Job item:
An exact transcription of every record below is required, with the pictures left out.

Records from a collection:
******
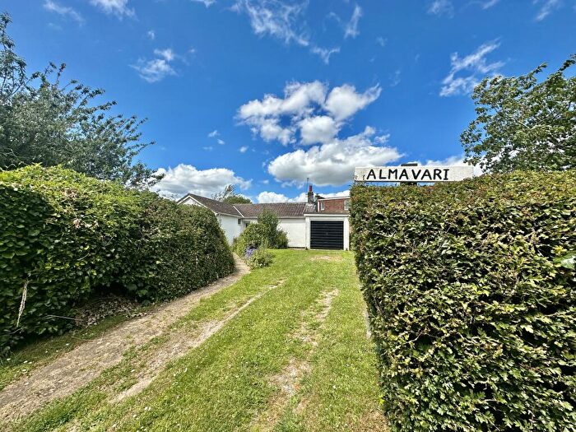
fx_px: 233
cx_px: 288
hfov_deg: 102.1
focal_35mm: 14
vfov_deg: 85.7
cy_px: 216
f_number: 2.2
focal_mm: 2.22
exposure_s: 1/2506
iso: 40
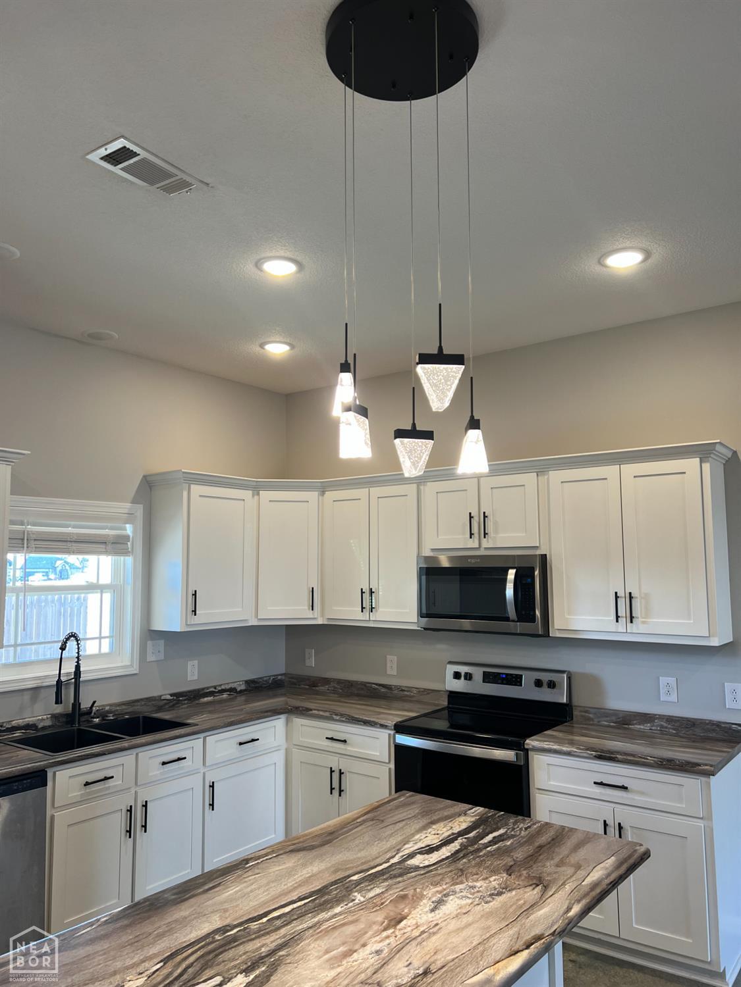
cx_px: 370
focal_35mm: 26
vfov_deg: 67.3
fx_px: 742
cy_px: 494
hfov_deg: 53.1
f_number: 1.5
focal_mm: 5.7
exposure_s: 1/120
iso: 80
******
Answer box:
fx_px: 233
cx_px: 288
hfov_deg: 102.1
focal_35mm: 14
vfov_deg: 85.7
cy_px: 216
f_number: 2.2
focal_mm: 2.22
exposure_s: 1/2506
iso: 40
cx_px: 370
focal_35mm: 26
vfov_deg: 67.3
fx_px: 742
cy_px: 494
hfov_deg: 53.1
f_number: 1.5
focal_mm: 5.7
exposure_s: 1/120
iso: 80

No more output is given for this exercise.